Part of the attraction of the conference for me was the heavy-hitter keynoters, among them Alan Hirsch, Hugh Halter, Neil Cole...and Michael Frost.  I single out Michael Frost because, frankly, he was the big draw for me--the big draw because, unlike the others, I'd never heard him speak in person before and because presentations I've seen him make via YouTube have been, well, stunning.  And, like so many of us who've embraced missional/incarnational church, I've been heavily influenced by Michael's writing.

He didn't disappoint.  His presentations were as edge-of-your-seat as I expected.  Michael Frost has to be one of the most gifted communicators I've ever encountered not just of missional ecclesiology but the Gospel.  What I didn't expect--and what I ultimately found so disturbing--is, by his own admission, how cynical he's become.

At one point, after saying, well, yes, it's good if you're doing mission, and it's good if you've got church members volunteering in the community, he jabbed his finger toward the audience and shouted, "Don't tell me your church is missional if you can't tell me the people in your community you've been called to serve!"
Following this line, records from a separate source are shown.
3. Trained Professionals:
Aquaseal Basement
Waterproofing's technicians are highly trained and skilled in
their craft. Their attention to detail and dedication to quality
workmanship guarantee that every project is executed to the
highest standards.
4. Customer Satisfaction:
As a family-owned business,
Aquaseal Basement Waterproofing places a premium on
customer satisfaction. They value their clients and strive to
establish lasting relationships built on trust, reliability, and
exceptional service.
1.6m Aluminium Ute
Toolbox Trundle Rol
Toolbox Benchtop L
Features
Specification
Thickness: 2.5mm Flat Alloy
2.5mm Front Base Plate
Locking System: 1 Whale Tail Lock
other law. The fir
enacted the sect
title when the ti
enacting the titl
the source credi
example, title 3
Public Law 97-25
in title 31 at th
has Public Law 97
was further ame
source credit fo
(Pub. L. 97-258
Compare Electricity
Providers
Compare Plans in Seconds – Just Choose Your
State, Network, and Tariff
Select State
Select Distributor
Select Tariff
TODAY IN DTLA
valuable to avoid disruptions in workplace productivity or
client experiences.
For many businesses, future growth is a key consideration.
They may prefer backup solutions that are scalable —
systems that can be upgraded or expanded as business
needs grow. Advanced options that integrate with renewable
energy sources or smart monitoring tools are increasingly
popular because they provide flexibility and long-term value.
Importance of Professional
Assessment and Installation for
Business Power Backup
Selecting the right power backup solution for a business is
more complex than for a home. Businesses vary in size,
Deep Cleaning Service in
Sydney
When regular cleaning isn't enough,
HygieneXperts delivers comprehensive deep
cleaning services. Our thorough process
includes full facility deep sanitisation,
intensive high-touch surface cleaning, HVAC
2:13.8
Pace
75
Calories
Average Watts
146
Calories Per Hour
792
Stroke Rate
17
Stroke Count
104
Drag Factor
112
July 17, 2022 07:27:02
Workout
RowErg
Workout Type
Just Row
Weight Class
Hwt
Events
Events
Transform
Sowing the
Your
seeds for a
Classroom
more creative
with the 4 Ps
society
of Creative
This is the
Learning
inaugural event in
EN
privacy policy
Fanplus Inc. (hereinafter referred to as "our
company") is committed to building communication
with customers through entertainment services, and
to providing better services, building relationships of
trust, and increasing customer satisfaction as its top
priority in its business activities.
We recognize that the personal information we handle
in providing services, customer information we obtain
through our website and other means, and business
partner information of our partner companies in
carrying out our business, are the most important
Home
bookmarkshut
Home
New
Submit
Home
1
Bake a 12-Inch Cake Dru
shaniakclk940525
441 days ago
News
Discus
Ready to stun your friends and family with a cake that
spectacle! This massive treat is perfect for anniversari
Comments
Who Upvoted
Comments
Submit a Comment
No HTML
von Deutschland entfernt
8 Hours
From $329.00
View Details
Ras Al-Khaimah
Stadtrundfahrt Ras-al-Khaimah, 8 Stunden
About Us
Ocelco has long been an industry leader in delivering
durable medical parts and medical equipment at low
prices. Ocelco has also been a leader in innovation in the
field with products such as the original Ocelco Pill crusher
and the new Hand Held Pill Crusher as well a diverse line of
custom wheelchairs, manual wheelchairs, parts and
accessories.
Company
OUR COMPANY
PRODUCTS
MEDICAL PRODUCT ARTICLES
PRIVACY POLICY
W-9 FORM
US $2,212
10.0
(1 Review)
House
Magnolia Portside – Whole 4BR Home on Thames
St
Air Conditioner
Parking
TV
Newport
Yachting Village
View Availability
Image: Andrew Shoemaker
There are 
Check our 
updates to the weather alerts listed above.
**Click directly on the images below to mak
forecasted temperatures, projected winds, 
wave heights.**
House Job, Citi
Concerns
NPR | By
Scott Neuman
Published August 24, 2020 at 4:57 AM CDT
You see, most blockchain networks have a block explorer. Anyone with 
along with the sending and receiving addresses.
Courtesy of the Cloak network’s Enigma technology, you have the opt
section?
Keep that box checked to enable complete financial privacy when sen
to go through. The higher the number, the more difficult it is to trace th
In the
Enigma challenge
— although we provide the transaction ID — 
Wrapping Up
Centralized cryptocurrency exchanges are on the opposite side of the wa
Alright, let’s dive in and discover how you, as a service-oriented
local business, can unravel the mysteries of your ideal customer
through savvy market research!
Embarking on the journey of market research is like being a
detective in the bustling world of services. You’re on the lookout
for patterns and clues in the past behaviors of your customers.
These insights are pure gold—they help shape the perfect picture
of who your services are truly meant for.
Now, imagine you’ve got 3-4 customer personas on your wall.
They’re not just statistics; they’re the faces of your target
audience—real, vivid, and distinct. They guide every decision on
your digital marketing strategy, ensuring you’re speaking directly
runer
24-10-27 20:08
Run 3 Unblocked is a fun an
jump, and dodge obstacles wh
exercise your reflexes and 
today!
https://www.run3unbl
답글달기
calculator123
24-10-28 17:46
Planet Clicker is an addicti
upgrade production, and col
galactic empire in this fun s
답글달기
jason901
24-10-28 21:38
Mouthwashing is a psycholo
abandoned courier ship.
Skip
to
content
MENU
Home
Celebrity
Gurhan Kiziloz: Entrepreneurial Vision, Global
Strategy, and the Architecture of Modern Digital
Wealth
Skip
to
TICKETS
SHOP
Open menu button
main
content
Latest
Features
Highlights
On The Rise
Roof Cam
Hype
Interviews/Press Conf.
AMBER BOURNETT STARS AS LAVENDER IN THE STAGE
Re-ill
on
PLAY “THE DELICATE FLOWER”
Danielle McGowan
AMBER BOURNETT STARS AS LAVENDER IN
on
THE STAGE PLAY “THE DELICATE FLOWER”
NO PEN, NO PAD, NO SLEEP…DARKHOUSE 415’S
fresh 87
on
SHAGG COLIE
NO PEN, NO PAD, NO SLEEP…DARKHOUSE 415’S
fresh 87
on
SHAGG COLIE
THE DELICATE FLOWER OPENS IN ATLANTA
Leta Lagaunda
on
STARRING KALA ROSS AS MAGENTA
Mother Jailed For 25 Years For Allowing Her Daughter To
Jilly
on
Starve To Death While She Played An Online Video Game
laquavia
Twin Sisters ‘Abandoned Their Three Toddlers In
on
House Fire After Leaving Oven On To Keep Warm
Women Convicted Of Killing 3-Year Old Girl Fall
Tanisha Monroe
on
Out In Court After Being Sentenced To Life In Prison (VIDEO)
You know, I get it.  I appreciate the concern of many who have been on the frontlines of the missional church movement, blazing the proverbial trail for the rest of us, being concerned that missional will be co-opted--domesticated, if you will--by well-meaning churches and denominations who don't fully understand what being missional means.  But cynicism doesn't help.  Many of us, especially those of us working to figure out how to move mainline attractional congregations to a missional/incarnational paradigm...those of us who aren't planting new churches where we can create a missional culture from the get-go...we have to move a step at a time.  And the steps typically are small and not without pain.  It's true: in the congregation I serve, we aren't at the point we could tell Michael Frost or anyone else the specific people within our community we've been called to serve.  If that means we aren't missional yet, so be it.  But we're a lot more missional than we used to be.

So--no, cynicism isn't helpful.  But what disturbs me most is not the cynicism but what I'm fearful the cynicism may be pointing to: that missional will become idolatrous, that in some twisted way, missional will itself become attractional.  The hit on attractional has always been that it keeps God's mission in service to the church rather than the other way around.  I don't want us to take God's mission and put it in service to missional.  It's useful, of course, to identify characteristics and practices of missional church.  But when we start to suggest that unless you're doing X--whatever X is--you're not missional, we set up achieving a missional identity rather than participating in God's redemptive work in the world as our primary task.  And that smacks of idolatry.

Isn't it possible that the God Who has called us back to a missional/incarnational way of being church might also call us to different ways of being missional and incarnational, such that to suggest a given congregation must be X or it cannot be missional is not that different from those human-imposed strictures that define many attractional churches, the very strictures we're trying to leave behind?